Steve held up the camera. “Start of a new life, Jean, and a way to live outside again. Ready to try?”
She pushed away from the table. “I’m ready.” She paused. “And while you take the pictures out there, I will write a short note to Meg.”
CHAPTER 13
Firesday, Maius 11
“The two apartment buildings are in pretty good shape,” Pete Denby said, sitting at one of the tables in A Little Bite. “Eve says all the apartments need sprucing up—fresh paint and wallpaper, that sort of thing.”
“Nothing the new tenants couldn’t do for themselves,” Eve said. “You might want to hire a professional to check out the buildings, but we didn’t see any structural problems.”
“Then why sell the buildings?” Simon asked. Elliot, Tess, Henry, and Vlad had joined him in the coffee shop to hear the Denbys’ report. Since she was a member of the Business Association, he’d told Jenni Crowgard about this meeting, but she’d expressed no interest in joining them. That troubled him a little, but hearing about something wasn’t the same as having the opportunity to poke around someplace new, so maybe it was all the blah, blah that wasn’t of interest to the Crows.

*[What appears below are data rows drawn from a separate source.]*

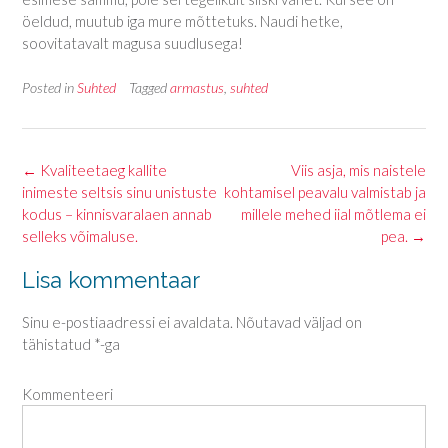
öeldud, muutub iga mure mõttetuks. Naudi hetke,
soovitatavalt magusa suudlusega!
Posted in
Suhted
Tagged
armastus
,
suhted
Post
←
Kvaliteetaeg kallite
Viis asja, mis naistele
inimeste seltsis sinu unistuste
kohtamisel peavalu valmistab ja
navigation
kodus – kinnisvaralaen annab
millele mehed iial mõtlema ei
selleks võimaluse.
pea.
→
Lisa kommentaar
Sinu e-postiaadressi ei avaldata.
Nõutavad väljad on
tähistatud
*
-ga
Kommenteeri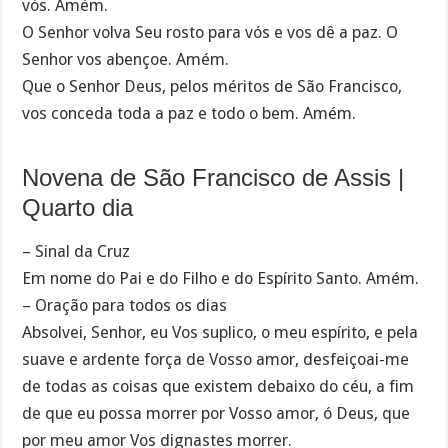
vós. Amém.
O Senhor volva Seu rosto para vós e vos dê a paz. O
Senhor vos abençoe. Amém.
Que o Senhor Deus, pelos méritos de São Francisco,
vos conceda toda a paz e todo o bem. Amém.
Novena de São Francisco de Assis |
Quarto dia
– Sinal da Cruz
Em nome do Pai e do Filho e do Espírito Santo. Amém.
– Oração para todos os dias
Absolvei, Senhor, eu Vos suplico, o meu espírito, e pela
suave e ardente força de Vosso amor, desfeiçoai-me
de todas as coisas que existem debaixo do céu, a fim
de que eu possa morrer por Vosso amor, ó Deus, que
por meu amor Vos dignastes morrer.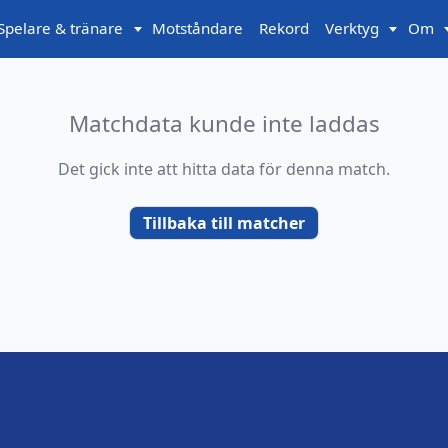
Spelare & tränare
Motståndare
Rekord
Verktyg
Om
Matchdata kunde inte laddas
Det gick inte att hitta data för denna match.
Tillbaka till matcher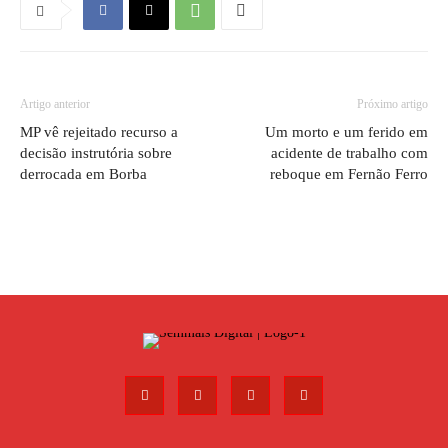
Artigo anterior
Próximo artigo
MP vê rejeitado recurso a
Um morto e um ferido em
decisão instrutória sobre
acidente de trabalho com
derrocada em Borba
reboque em Fernão Ferro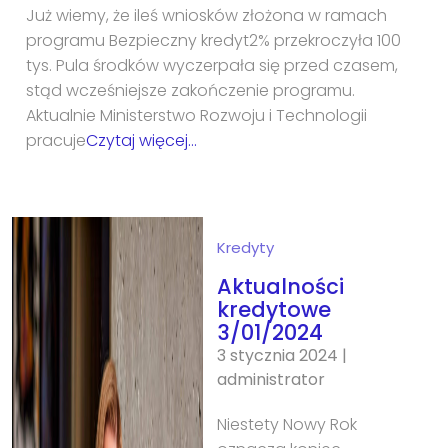
Już wiemy, że ileś wniosków złożona w ramach
programu Bezpieczny kredyt2% przekroczyła 100
tys. Pula środków wyczerpała się przed czasem,
stąd wcześniejsze zakończenie programu.
Aktualnie Ministerstwo Rozwoju i Technologii
pracuje
Czytaj więcej…
Kredyty
Aktualności
kredytowe
3/01/2024
3 stycznia 2024
|
administrator
Niestety Nowy Rok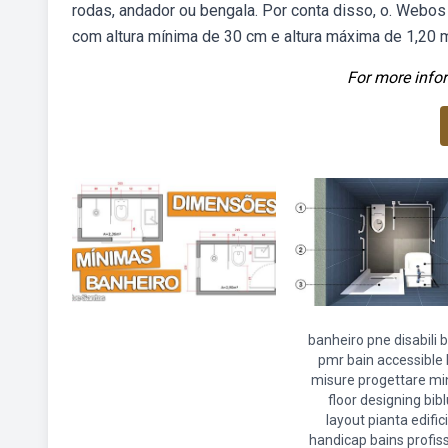
rodas, andador ou bengala. Por conta disso, o. Webos 
com altura mínima de 30 cm e altura máxima de 1,20 
For more infor
banheiro pne disabili
pmr bain accessible
misure progettare m
floor designing bib
layout pianta edific
handicap bains profiss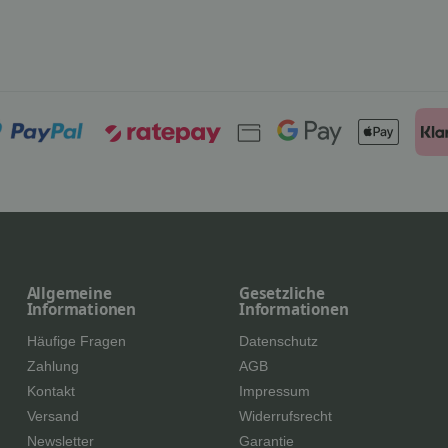
Allgemeine
Gesetzliche
Informationen
Informationen
Häufige Fragen
Datenschutz
Zahlung
AGB
Kontakt
Impressum
Versand
Widerrufsrecht
Newsletter
Garantie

“Lack of tenants,” Pete said. “The current owner of the buildings is behind on the mortgage payments because he’s not getting the rental income he needs. Each building has four two-bedroom apartments. Only half those units are occupied now, and all the tenants will be out by the end of the month, with no new ones moving in.”
“The owner and the real estate representative didn’t put it in quite those terms,” Eve said. “They talked about potential and a clean sweep—new landlord, new tenants. They were very careful not to say why tenants didn’t stay. Like I said, Pete and I didn’t see any sign of insect infestation or water damage or any structural reason why people wouldn’t want to live in those apartments.”